"""

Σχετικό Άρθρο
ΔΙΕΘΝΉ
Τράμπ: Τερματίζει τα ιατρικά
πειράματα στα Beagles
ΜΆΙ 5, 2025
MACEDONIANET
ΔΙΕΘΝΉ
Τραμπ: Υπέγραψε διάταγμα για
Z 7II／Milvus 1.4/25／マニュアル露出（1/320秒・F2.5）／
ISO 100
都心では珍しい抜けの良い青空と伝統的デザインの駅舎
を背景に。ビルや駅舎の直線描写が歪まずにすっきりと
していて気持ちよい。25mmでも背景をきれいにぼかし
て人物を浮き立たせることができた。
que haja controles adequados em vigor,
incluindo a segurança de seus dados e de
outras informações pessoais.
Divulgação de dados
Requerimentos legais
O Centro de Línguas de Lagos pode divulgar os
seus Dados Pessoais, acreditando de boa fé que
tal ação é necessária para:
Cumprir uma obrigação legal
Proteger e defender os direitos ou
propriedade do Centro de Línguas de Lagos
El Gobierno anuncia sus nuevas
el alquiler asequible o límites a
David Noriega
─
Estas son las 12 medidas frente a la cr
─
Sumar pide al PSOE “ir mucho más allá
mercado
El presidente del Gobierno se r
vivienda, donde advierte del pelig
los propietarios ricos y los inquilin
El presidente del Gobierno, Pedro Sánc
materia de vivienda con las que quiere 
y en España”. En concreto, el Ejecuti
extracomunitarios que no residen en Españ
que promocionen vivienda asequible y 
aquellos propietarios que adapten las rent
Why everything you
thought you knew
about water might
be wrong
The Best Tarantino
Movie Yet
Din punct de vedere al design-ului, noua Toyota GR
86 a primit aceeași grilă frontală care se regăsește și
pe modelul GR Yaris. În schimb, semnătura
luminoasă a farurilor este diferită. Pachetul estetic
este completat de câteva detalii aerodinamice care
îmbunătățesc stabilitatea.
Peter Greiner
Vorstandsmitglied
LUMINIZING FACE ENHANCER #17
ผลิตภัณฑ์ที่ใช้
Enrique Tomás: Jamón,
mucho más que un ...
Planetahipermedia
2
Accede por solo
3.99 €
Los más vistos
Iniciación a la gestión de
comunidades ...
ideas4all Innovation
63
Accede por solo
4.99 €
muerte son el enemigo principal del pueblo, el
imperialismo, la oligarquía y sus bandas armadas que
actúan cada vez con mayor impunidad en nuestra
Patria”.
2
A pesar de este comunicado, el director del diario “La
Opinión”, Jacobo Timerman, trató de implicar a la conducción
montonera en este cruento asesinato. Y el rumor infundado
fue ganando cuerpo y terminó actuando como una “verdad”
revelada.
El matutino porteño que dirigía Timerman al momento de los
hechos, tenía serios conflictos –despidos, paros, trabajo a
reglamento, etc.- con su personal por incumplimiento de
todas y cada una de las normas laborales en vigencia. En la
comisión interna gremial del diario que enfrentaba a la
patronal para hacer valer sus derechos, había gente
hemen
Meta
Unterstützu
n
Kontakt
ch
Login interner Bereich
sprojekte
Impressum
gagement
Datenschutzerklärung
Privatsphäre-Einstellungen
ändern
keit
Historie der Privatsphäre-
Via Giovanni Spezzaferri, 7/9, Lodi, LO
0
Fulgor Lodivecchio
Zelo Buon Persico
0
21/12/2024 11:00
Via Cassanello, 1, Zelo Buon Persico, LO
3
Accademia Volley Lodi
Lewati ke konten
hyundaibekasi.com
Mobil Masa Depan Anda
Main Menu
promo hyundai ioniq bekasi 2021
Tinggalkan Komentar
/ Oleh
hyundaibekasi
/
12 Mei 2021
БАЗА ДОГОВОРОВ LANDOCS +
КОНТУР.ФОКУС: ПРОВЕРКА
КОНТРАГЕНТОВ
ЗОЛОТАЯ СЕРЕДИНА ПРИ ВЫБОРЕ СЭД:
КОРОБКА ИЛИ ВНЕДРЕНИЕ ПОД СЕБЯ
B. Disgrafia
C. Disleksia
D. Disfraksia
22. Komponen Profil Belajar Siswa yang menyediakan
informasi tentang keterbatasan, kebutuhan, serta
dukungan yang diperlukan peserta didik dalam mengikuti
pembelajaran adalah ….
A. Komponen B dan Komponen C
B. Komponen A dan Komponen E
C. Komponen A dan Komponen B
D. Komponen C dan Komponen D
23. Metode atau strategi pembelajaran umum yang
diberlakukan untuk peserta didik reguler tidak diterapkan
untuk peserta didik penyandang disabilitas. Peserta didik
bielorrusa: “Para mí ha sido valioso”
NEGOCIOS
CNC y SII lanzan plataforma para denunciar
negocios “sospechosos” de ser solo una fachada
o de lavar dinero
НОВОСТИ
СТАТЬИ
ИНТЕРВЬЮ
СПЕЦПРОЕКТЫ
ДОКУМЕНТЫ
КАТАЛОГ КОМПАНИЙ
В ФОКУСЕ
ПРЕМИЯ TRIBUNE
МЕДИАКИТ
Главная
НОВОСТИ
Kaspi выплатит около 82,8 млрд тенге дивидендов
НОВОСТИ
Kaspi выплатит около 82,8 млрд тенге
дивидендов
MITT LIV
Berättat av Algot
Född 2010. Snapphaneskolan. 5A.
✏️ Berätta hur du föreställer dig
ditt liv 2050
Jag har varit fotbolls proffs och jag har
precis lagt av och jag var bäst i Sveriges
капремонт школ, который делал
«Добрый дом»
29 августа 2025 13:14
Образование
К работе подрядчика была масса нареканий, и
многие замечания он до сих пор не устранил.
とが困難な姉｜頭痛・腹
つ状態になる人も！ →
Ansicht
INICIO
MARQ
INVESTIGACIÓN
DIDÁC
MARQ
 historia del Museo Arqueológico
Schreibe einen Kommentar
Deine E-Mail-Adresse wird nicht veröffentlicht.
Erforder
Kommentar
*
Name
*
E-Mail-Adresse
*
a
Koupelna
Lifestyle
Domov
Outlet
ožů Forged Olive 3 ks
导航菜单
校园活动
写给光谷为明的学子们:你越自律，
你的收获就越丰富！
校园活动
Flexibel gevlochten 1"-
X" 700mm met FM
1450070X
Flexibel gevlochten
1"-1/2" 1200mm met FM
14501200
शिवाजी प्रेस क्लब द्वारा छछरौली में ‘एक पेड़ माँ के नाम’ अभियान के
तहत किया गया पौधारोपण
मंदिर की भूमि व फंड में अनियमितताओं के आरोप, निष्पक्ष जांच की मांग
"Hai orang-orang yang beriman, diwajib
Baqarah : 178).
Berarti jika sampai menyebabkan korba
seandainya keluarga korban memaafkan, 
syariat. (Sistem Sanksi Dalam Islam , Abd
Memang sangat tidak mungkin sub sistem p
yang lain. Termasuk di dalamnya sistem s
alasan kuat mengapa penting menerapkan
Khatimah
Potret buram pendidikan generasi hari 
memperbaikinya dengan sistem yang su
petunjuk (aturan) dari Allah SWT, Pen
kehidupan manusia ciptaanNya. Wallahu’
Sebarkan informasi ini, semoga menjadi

"""

Your output should consist solely of the lines from the beginning of the entries through the line containing "Proteger e defender os direitos ou", reproduced exactly.

Σχετικό Άρθρο
ΔΙΕΘΝΉ
Τράμπ: Τερματίζει τα ιατρικά
πειράματα στα Beagles
ΜΆΙ 5, 2025
MACEDONIANET
ΔΙΕΘΝΉ
Τραμπ: Υπέγραψε διάταγμα για
Z 7II／Milvus 1.4/25／マニュアル露出（1/320秒・F2.5）／
ISO 100
都心では珍しい抜けの良い青空と伝統的デザインの駅舎
を背景に。ビルや駅舎の直線描写が歪まずにすっきりと
していて気持ちよい。25mmでも背景をきれいにぼかし
て人物を浮き立たせることができた。
que haja controles adequados em vigor,
incluindo a segurança de seus dados e de
outras informações pessoais.
Divulgação de dados
Requerimentos legais
O Centro de Línguas de Lagos pode divulgar os
seus Dados Pessoais, acreditando de boa fé que
tal ação é necessária para:
Cumprir uma obrigação legal
Proteger e defender os direitos ou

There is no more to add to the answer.